What was the original height of Nobbys?

"Sizing up one of Nobbys tall stories" Newcastle Herald 11 January 2011 p.15

Click here for the online edition:

http://www.theherald.com.au/news/local/news/general/sizing-up-one-of-nobbys-tall-stories/2043452.aspx

Please click below for a copy of the Draft Presentation prepared by Emeritus Professor John Fryer and Mr Russell Rigby to the Newcastle Port Corporation and Land and Property Management Authority.

Reshaping Nobbys Version 2 (3.7MB PDF File)


2 thoughts on “What was the original height of Nobbys?

  1. Excellent work Professor Fryer and Russell Rigby – congratulations.

    Someone must have beaten Mitchell (1828) to the mark in establishing the height of Nobbys, perhaps Lieutenant E.C. Close or John Busby (my money would be on Busby, based on his series of visits from May 1824.)? Both of course, were engineers.

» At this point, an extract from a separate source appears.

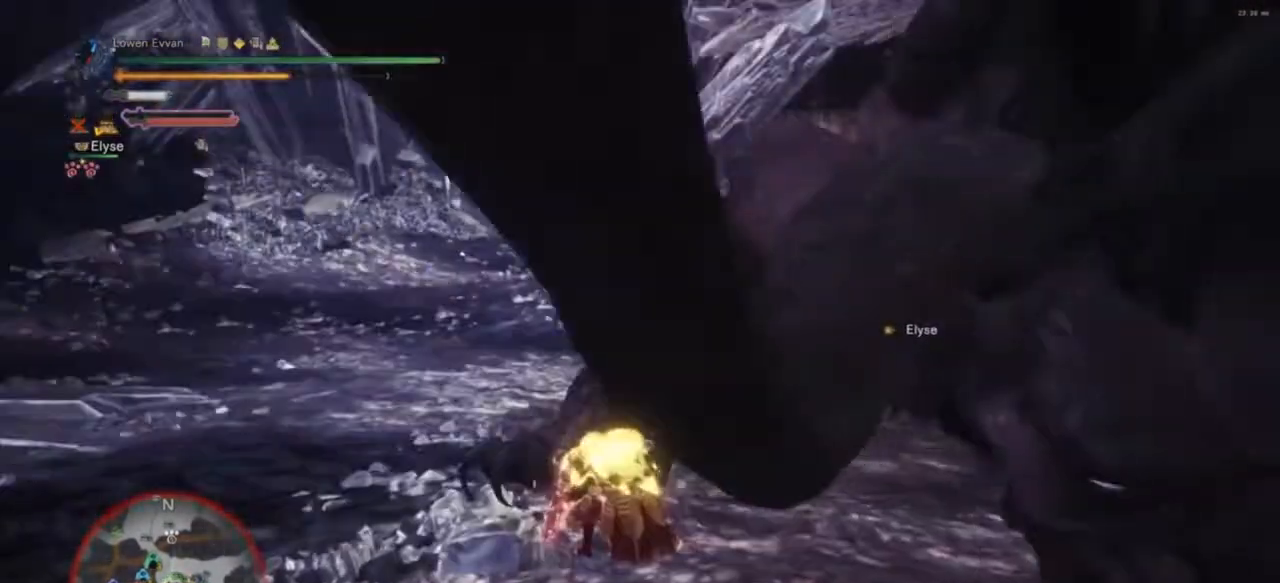
{"buttons": [], "left_stick": "up-left", "right_stick": "center", "events": [[67, "left_stick", "up-left"], [100, "right_stick", "down-right"], [133, "left_stick", "down-left"], [200, "left_stick", "right"], [300, "right_stick", "center"], [333, "left_stick", "left"], [367, "CIRCLE", "down"], [433, "left_stick", "up"], [500, "CIRCLE", "up"], [500, "left_stick", "up-left"]]}
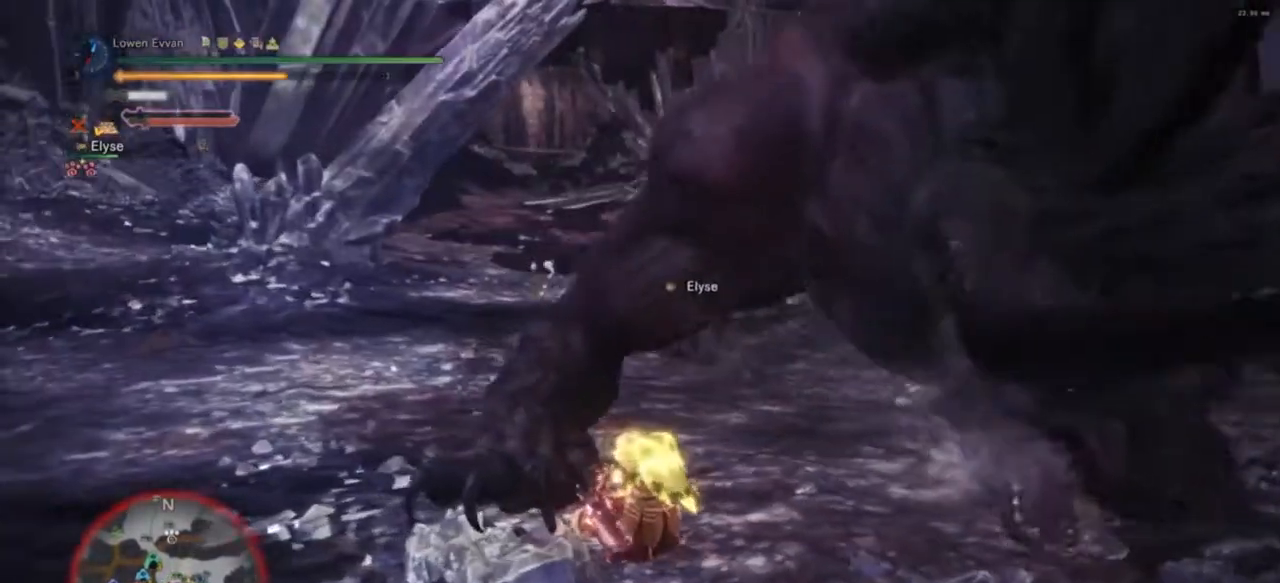
{"buttons": ["TRIANGLE"], "left_stick": "up-left", "right_stick": "center", "events": [[133, "CIRCLE", "down"], [200, "CIRCLE", "up"], [267, "TRIANGLE", "down"], [367, "TRIANGLE", "up"], [433, "TRIANGLE", "down"]]}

    The ‘Travelling Correpondent’, in The Monitor, of 30 June 1826, on page 2, lists some impressive stats about Macquarie Pier and also confidently identifies the height of Nobbys as 122 feet (which I calculate as 43.6m).

    This seems to correspond nicely with calculations made by Mitchell and the Fryer-Rigbty team.

    The only question is: who was the Travelling Correspondent and where did he get his measurements from – he had to be working for the Government.

    Cheers,

    Mark Metrikas

  2. The Travelling Correspondent refers to the vertical cliff on the south side of Nobbys as 133 feet (40.5m) high. This gives a minimum height of Nobbys, but does not allow for few extra metres of (grassed?) hilltop which is indicated on some of the paintings. Of the other dimensions that are quoted, the 200yards (182m) is reasonable, but 40 yards (37m) is less than the present flat top of Nobbys, and significantly less than the 100m or so across the original island

    “that if 50 feet were shaven off the crown of Nobby’s, the entrance would be facilitated, and shipwrecks prevented. This island is about 200 yards long and 40 wide, with a perpendicular clift on the South side, 133 feet high ; and it is this which takes the wind out of the sails of vessels as they are doubling it, during which they are liable to drift, with the current on the North Shore, as two have done recently.”

    No Title. (1826, June 30). The Monitor (Sydney, NSW : 1826-1828), p. 2. Retrieved January 31, 2011, from http://nla.gov.au/nla.news-article31757603

    There are references in the State Archives to surveys of Newcastle and coastline by Dangar (and possibly Meehan) in 1822. These are still to be investigated in detail.

    I suspect that the 203 feet height of Nobbys was “fixed” after the publication of the “Historical Records of NSW” in 1893, which included the figure in a report from the Grant/Barrallier surveys of 1801. By the 1890s there would not have been many who had seen Nobbys at its full height in the late 1840s, and who were in a position to correct the error. Because the height of Nobbys had not been recorded in any of the commonly available documents, the HRNSW reference became the accepted value.